Josseran se dio cuenta de que la había hecho enfurecer. Le dio la espalda para conversar con sus compañeros; conversaciones escabrosas, poco agradables comparaciones entre Guillermo y su caballo.
Después de que hubieron retirado la comida, el manap cogió una flauta hecha con el hueso hueco del ala de un águila. Comenzó a tocar. Otro de los hombres se le unió tocando un instrumento en forma de laúd, cuya caja sonora estaba tallada con madera de palisandro con incrustaciones de marfil. Jutelún aplaudió, rió y cantó con los demás mientras la luz del fuego ocultaba su perfil en las sombras.
Mientras la miraba, Josseran se preguntó, y no por primera vez, cómo sería acostarse con una tártara. No dudaba que ella no sería dócil ni suave como las mujeres de Génova y de Venecia. Hasta se preguntó cómo compararla con la mujer de sus visiones, la fragante Virgen de sus ideales.
También se preguntó por qué se atormentaba con aquellos pensamientos.
Aquella noche, Guillermo y Josseran durmieron con los tártaros envueltos en pieles en la yurta del manap, con la cabeza orientada hacia la pared y los pies hacia el fuego. Saber que Jutelún dormía a poca distancia de donde él se encontraba torturó el descanso de Josseran y, a pesar de lo fatigado que estaba, le resultó difícil conciliar el sueño. Su conciencia y sus pasiones comenzaron a luchar en su interior. Discutió consigo mismo para salvar su honor.

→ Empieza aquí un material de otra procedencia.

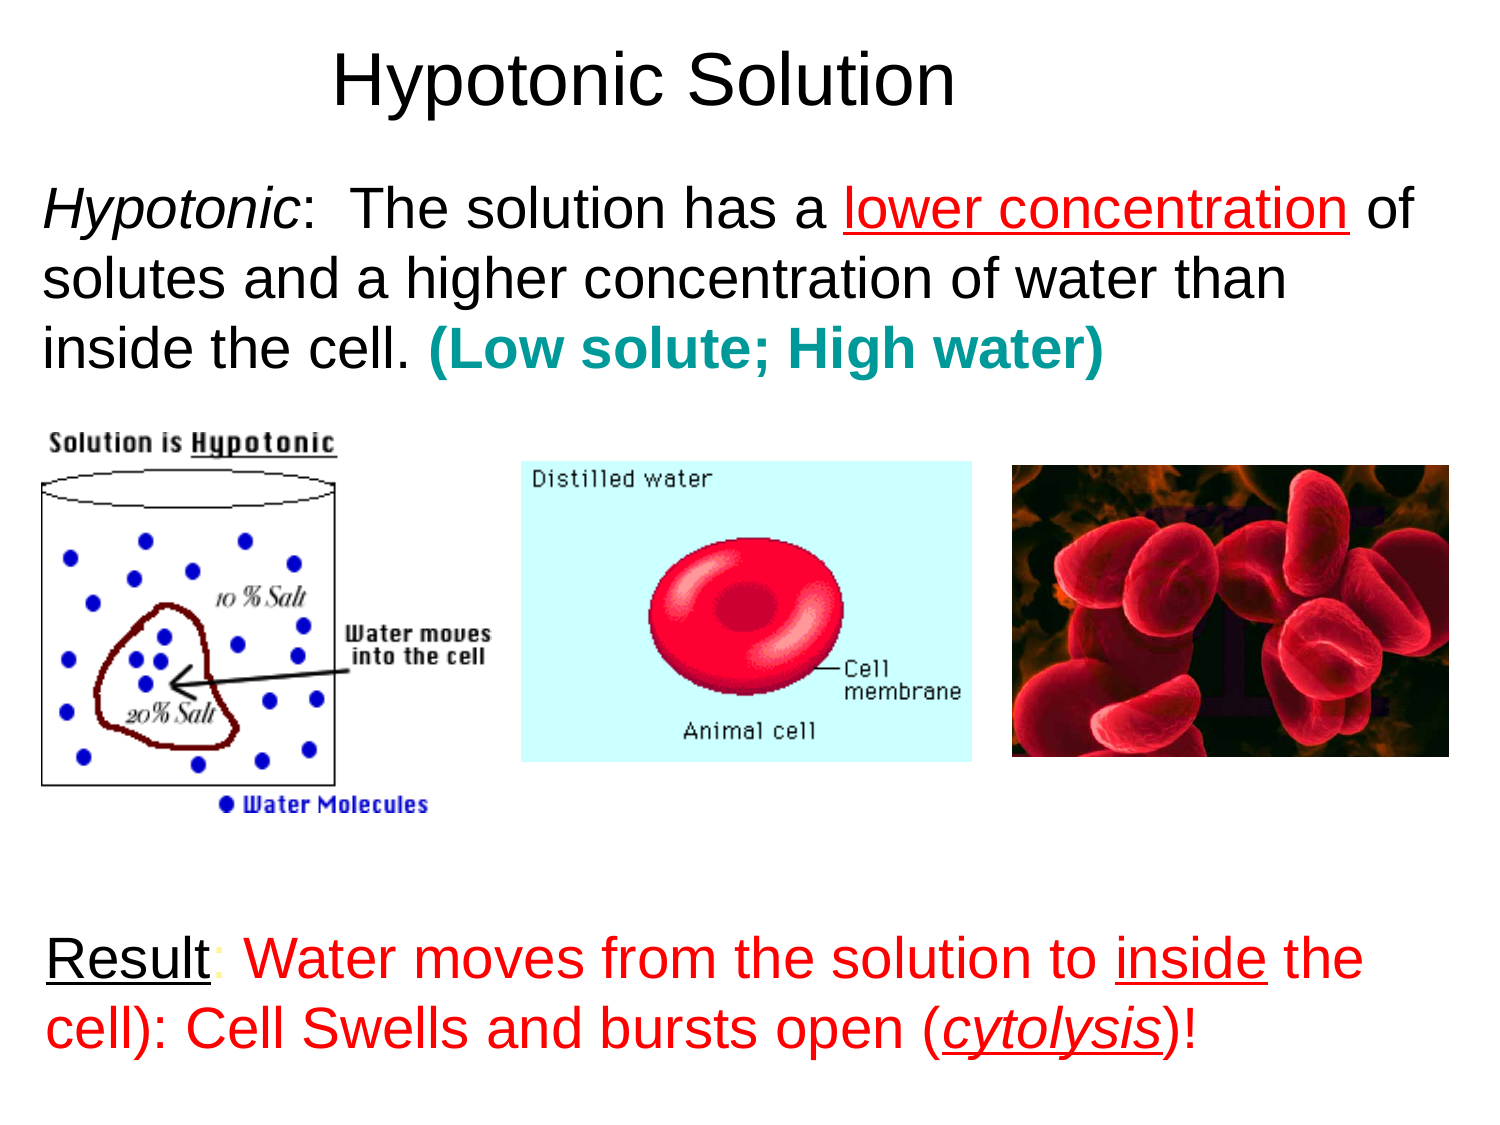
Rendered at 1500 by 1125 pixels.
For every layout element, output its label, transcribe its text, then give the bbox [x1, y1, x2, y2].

text_box Result: Water moves from the solution to inside the cell): Cell Swells and bursts open (cytolysis)! [30, 912, 1469, 1068]
text_box Hypotonic: The solution has a lower concentration of solutes and a higher concentration of water than inside the cell. (Low solute; High water) [27, 162, 1466, 388]
picture [41, 432, 493, 814]
picture [520, 461, 972, 762]
title Hypotonic Solution [225, 24, 1065, 127]
picture [1011, 465, 1449, 757]
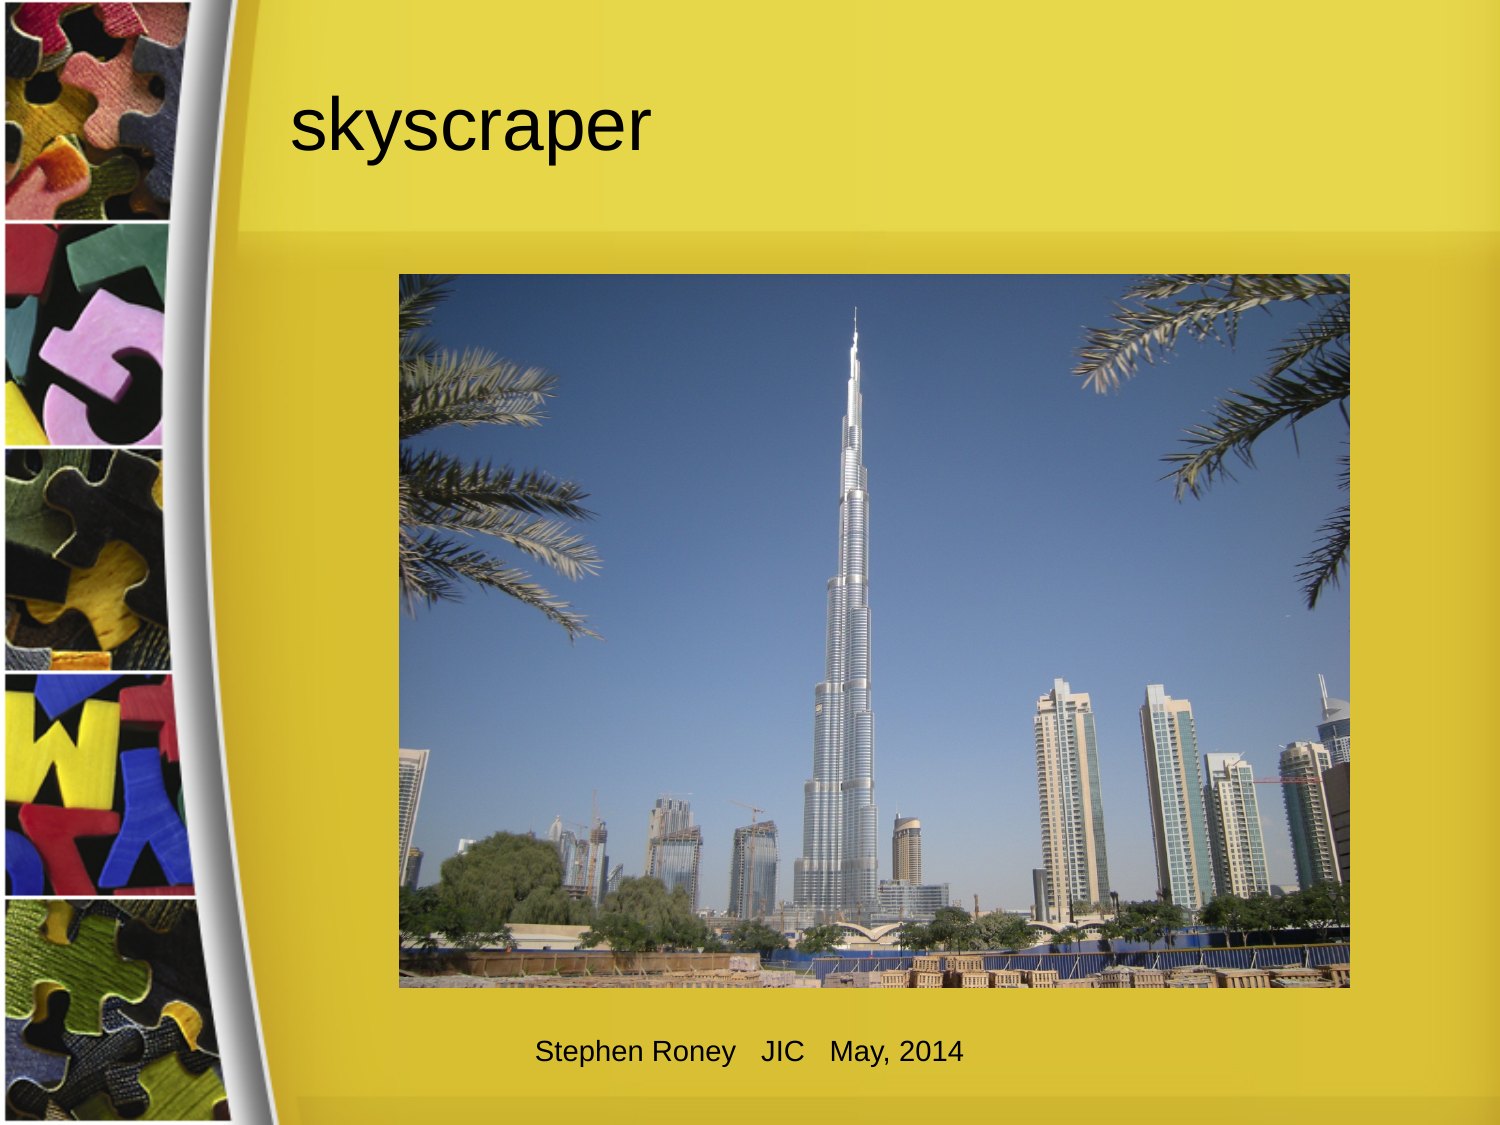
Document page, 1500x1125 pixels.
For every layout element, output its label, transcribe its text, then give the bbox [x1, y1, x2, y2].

picture [0, 0, 1500, 1125]
title skyscraper [275, 32, 1473, 208]
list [399, 274, 1351, 988]
footer Stephen Roney JIC May, 2014 [512, 1024, 988, 1103]
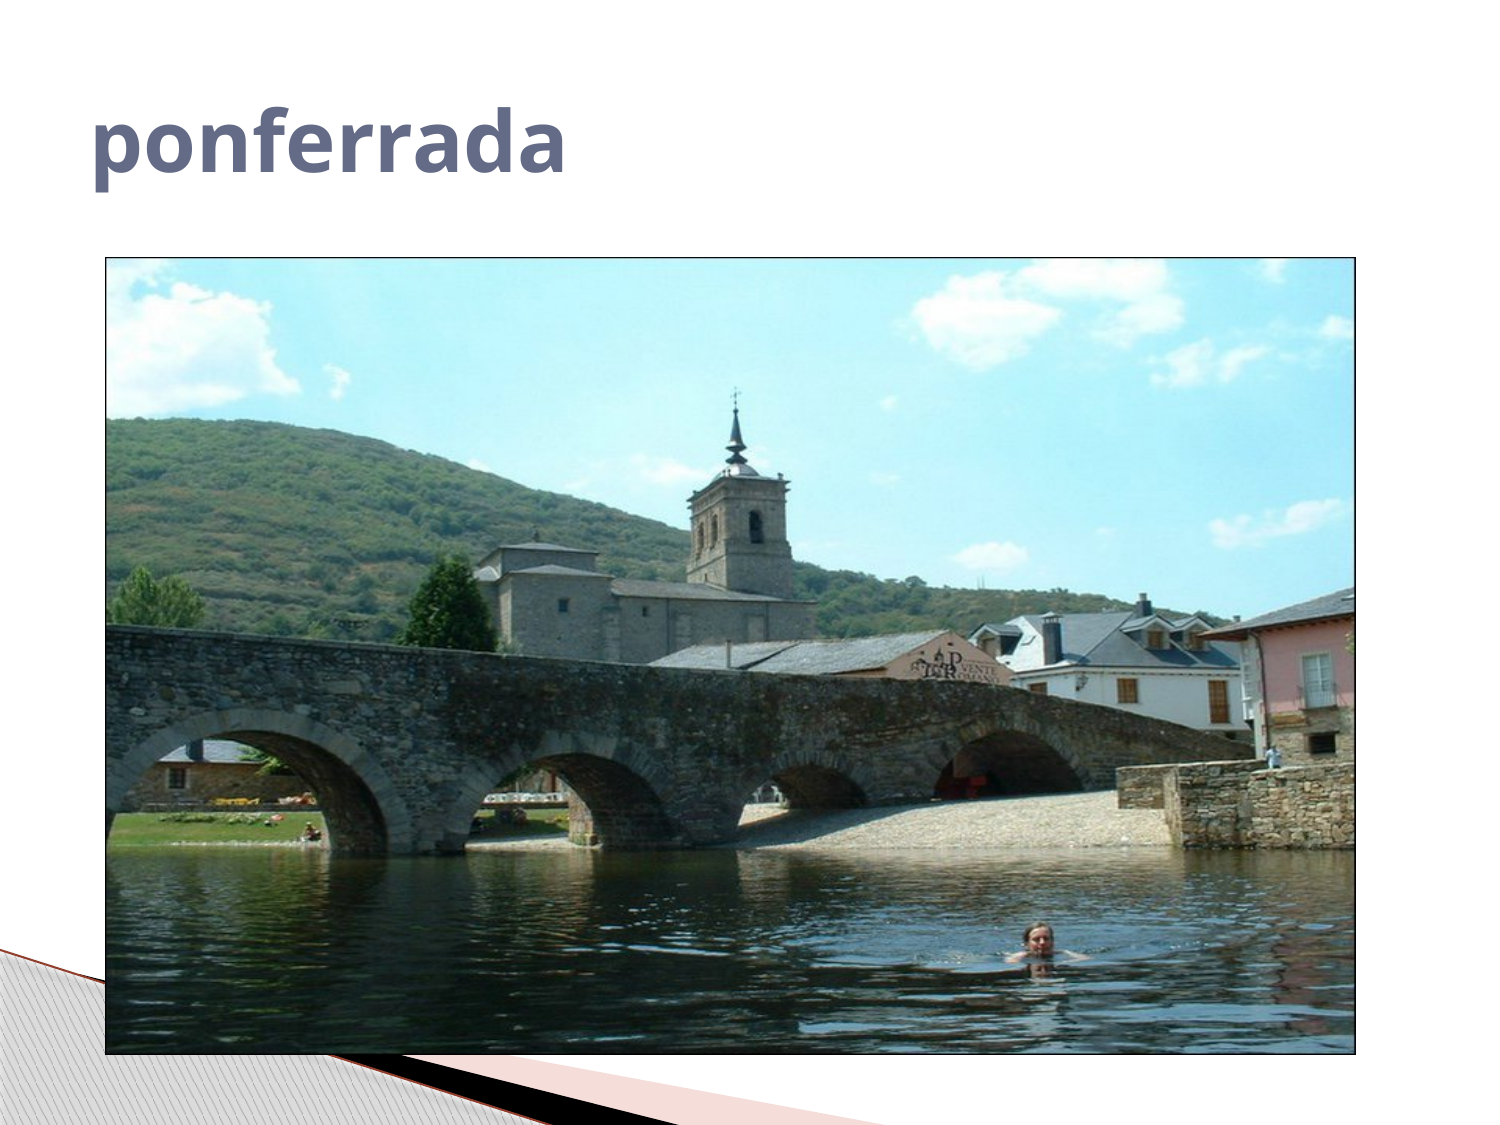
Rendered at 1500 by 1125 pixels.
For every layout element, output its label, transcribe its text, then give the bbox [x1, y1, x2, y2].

«Pero mi honor está manchado de sangre y de lujuria —pensó—. En realidad, ya no me queda honor. Ahora quiero formar pareja con una tártara salvaje. Por la regla de los templarios he jurado obediencia y castidad y se me ha confiado una misión sagrada que tal vez pueda salvar Tierra Santa de los sarracenos. Y, sin embargo, en lo único que puedo pensar es en acostarme con Jutelún.
»Estás casi más allá de toda posibilidad de salvación, Josseran Sarrazini. Cuando dejemos atrás estas montañas, temo que también habré dejado atrás a Dios».